Passengers shouldn’t have to wait hours just to board a terrorist-free plane, and airlines shouldn’t have to constantly cancel and delay flights just to accommodate TSA. Fixing this mess must be a priority.

The TSA blames budget cuts, pointing to the nearly 6,000 screeners it has lost in the past four years. The agency says it simply lacks the employees to staff security checkpoints. Meanwhile, air travel is at record levels, with the number of fliers expected to exceed 220 million between July and August of this year.

In response, Congress this month approved $34 million to hire 768 new TSA employees. At least one airline also vowed to hire contractors to help manage lines at the nation’s busiest airports.

It’s a start – just as ousting TSA security chief Kelly Hoggan this week is a start. He received tens of thousands of dollars in bonuses as TSA was failing.

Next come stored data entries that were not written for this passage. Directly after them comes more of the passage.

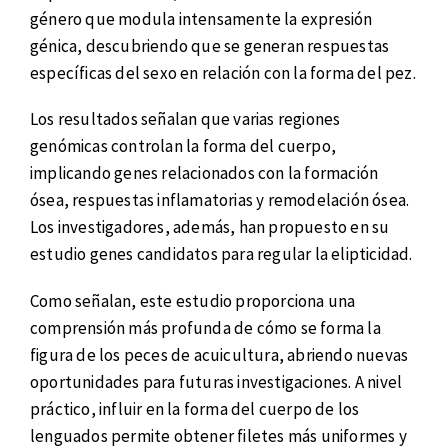
género que modula intensamente la expresión
génica, descubriendo que se generan respuestas
específicas del sexo en relación con la forma del pez.
Los resultados señalan que varias regiones
genómicas controlan la forma del cuerpo,
implicando genes relacionados con la formación
ósea, respuestas inflamatorias y remodelación ósea.
Los investigadores, además, han propuesto en su
estudio genes candidatos para regular la elipticidad.
Como señalan, este estudio proporciona una
comprensión más profunda de cómo se forma la
figura de los peces de acuicultura, abriendo nuevas
oportunidades para futuras investigaciones. A nivel
práctico, influir en la forma del cuerpo de los
lenguados permite obtener filetes más uniformes y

But manpower alone won’t fix TSA. The agency has long been the black sheep of government agencies, roiled by one self-inflicted crisis after another. Last year, an internal investigation found that screeners missed weapons and explosives smuggled through checkpoints about 95 percent of the time.

Even after a change in leadership, whistleblowers testifying at a House oversight hearing this month described an agency so dysfunctional that supervisors who ignored security issues were getting bonuses and workers who reported the issues were getting punished.

TSA Administrator Peter Neffenger says he has since capped bonuses at $10,000 a year. With all the problems the agency is having and the financial corners it has had to cut, we question whether supervisors should be getting bonuses at all.

When staff turnover is as high and morale is as low as both are at TSA now, change won’t work unless managers address the culture. TSA should get the money from Congress that it needs to operate. But that will only be money well spent if the TSA also fixes itself.